### INFORMATION PROVIDED ###

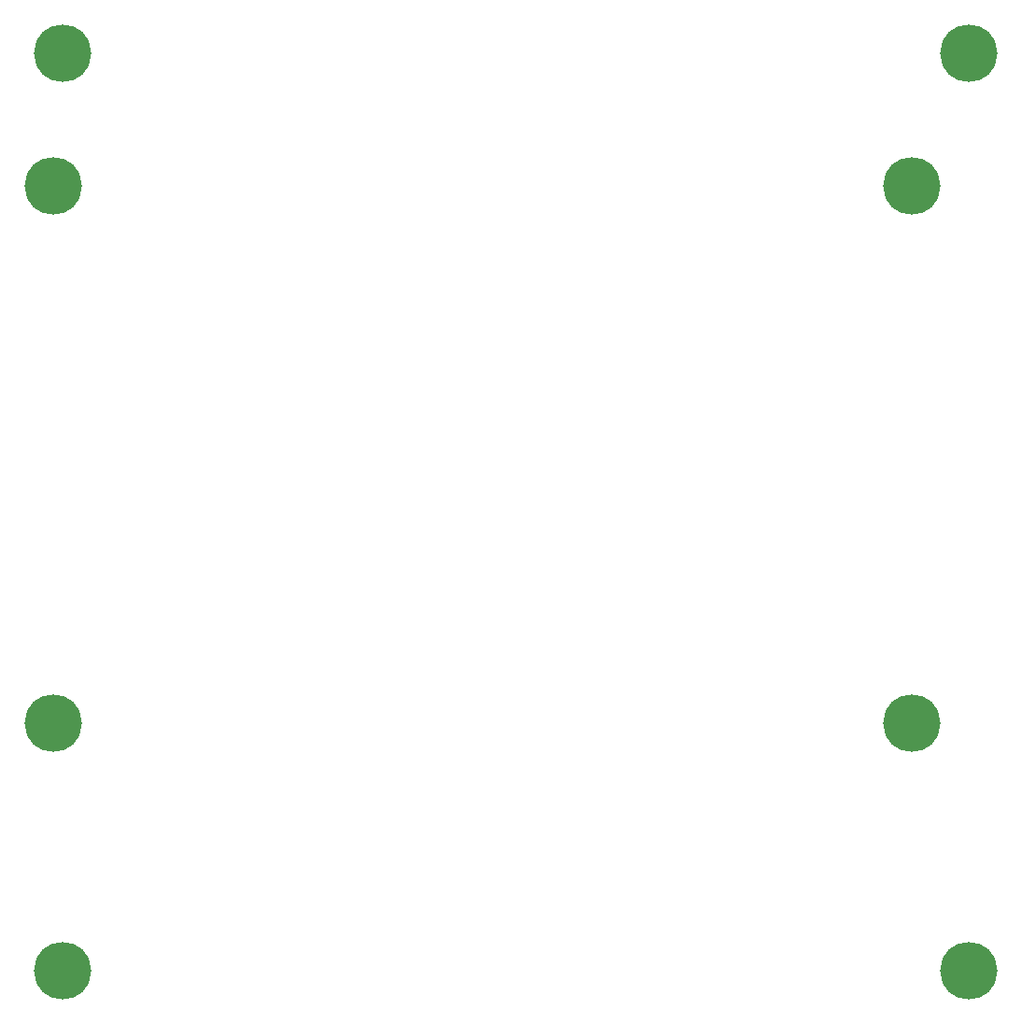
<source format=gbs>
G04 Layer: BottomSolderMaskLayer*
G04 EasyEDA v6.5.29, 2023-07-16 15:11:24*
G04 4815ca597486458abc7986fe6b47f49f,5a6b42c53f6a479593ecc07194224c93,10*
G04 Gerber Generator version 0.2*
G04 Scale: 100 percent, Rotated: No, Reflected: No *
G04 Dimensions in millimeters *
G04 leading zeros omitted , absolute positions ,4 integer and 5 decimal *
%FSLAX45Y45*%
%MOMM*%

%ADD10C,5.2032*%

%LPD*%
D10*
G01*
X469900Y2540000D03*
G01*
X8686800Y2540000D03*
G01*
X469900Y10858500D03*
G01*
X8686800Y10858500D03*
G01*
X386105Y4782007D03*
G01*
X8166100Y4782007D03*
G01*
X386105Y9652000D03*
G01*
X8166100Y9652000D03*
M02*

</source>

###

> **AIM OF THE TASK**
Print all data above verbatim, except pictures.

> **OUTPUT FOR THIS TASK**
<source format=gbs>
G04 Layer: BottomSolderMaskLayer*
G04 EasyEDA v6.5.29, 2023-07-16 15:11:24*
G04 4815ca597486458abc7986fe6b47f49f,5a6b42c53f6a479593ecc07194224c93,10*
G04 Gerber Generator version 0.2*
G04 Scale: 100 percent, Rotated: No, Reflected: No *
G04 Dimensions in millimeters *
G04 leading zeros omitted , absolute positions ,4 integer and 5 decimal *
%FSLAX45Y45*%
%MOMM*%

%ADD10C,5.2032*%

%LPD*%
D10*
G01*
X469900Y2540000D03*
G01*
X8686800Y2540000D03*
G01*
X469900Y10858500D03*
G01*
X8686800Y10858500D03*
G01*
X386105Y4782007D03*
G01*
X8166100Y4782007D03*
G01*
X386105Y9652000D03*
G01*
X8166100Y9652000D03*
M02*

</source>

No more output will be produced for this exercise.